Jovan Crnić

No. 0 – Egaleo bc
- Position: Small forward / shooting guard
- League: National league 1

Personal information
- Born: November 29, 1994 (age 30) Niš, FR Yugoslavia
- Nationality: Serbian
- Listed height: 1.96 m (6 ft 5 in)
- Listed weight: 100 kg (220 lb)

Career information
- High school: Hawaii Preparatory Academy (Waimea, Hawaii)
- College: Northern Oklahoma (2013–2015); Abilene Christian (2015–2017);
- NBA draft: 2017: undrafted
- Playing career: 2017–present

Career history
- 2017–2018: Tbilisi
- 2017–2018: Žilina
- 2018–2019: Sloboda
- 2019–2020: Andrézieux ALS Basket
- 2020–2021: Kumanovo
- 2021–present: Sloboda Tuzla

= Jovan Crnić =

Serbian basketball player

Jovan Crnić (Јован Црнић; born November 29, 1994) is a Serbian professional basketball player who plays for Sloboda Tuzla of the Basketball Championship of Bosnia and Herzegovina.

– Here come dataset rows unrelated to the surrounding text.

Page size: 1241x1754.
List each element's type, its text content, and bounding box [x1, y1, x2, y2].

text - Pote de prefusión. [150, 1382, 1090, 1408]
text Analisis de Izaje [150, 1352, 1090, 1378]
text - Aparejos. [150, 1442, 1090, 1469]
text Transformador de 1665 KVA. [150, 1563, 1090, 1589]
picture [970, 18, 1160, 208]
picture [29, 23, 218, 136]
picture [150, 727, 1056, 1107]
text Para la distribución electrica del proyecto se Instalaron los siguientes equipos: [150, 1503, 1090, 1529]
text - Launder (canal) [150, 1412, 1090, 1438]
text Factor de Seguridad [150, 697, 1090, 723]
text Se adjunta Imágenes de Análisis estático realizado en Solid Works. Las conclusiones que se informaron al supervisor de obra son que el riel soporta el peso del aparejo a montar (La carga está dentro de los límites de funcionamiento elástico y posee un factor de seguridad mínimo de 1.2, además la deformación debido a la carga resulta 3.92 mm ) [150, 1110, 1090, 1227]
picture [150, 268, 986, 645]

== High school & College ==
From 2011 to 2013, he attended a boarding school, Hawaii Preparatory Academy in Waimea. From 2013 to 2015, he played for Northern Oklahoma College, and in 2015 he transferred to Abilene Christian University, where he graduated in 2017.

== Professional career ==
He started his professional career in 2017, and played for Tbilisi, Žilina, Sloboda and Andrezieux ALS Basket. In 2020, he joined Kumanovo of the Macedonian First League.

In 2021, he signed for Sloboda Tuzla of the Basketball Championship of Bosnia and Herzegovina.